→ **SUPPLIED MATERIAL**:
:::::
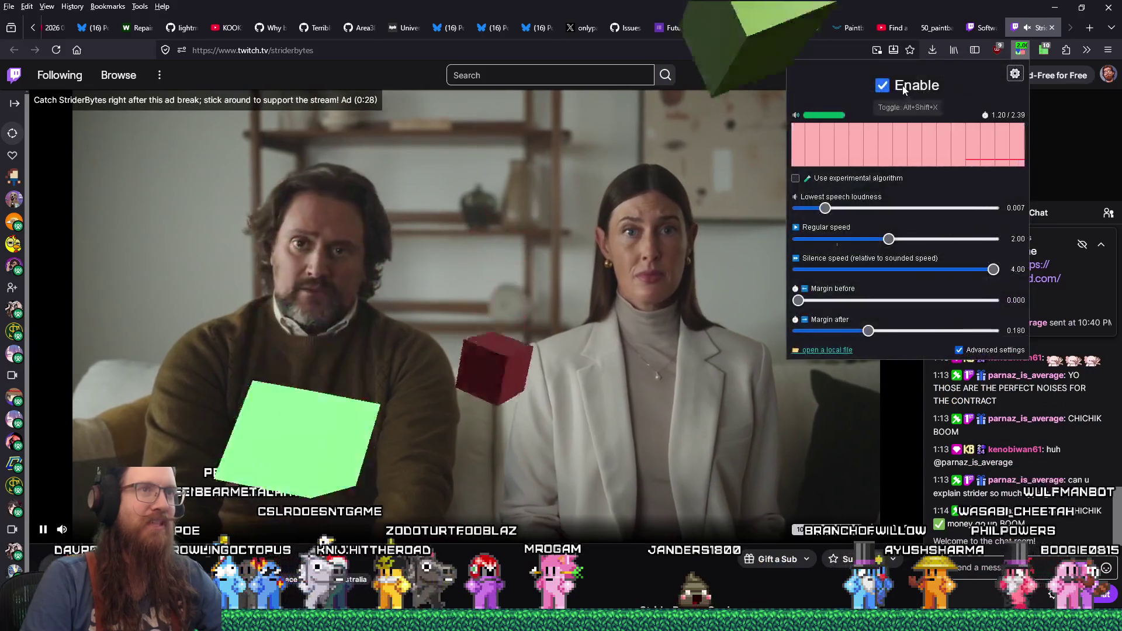
{"action": "left_click", "coordinate": [881, 83]}
Open the Rust gamedev and ruby koans streams in background tabs and mute each
{"action": "left_click", "coordinate": [984, 27]}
:::::
→ **EXERCISE DETAILS**:
Word-for-word transcription: the whole listing, with images excluded.

→ **RESULT OF THIS EXERCISE**:
{"action": "left_click", "coordinate": [881, 83]}
Open the Rust gamedev and ruby koans streams in background tabs and mute each
{"action": "left_click", "coordinate": [984, 27]}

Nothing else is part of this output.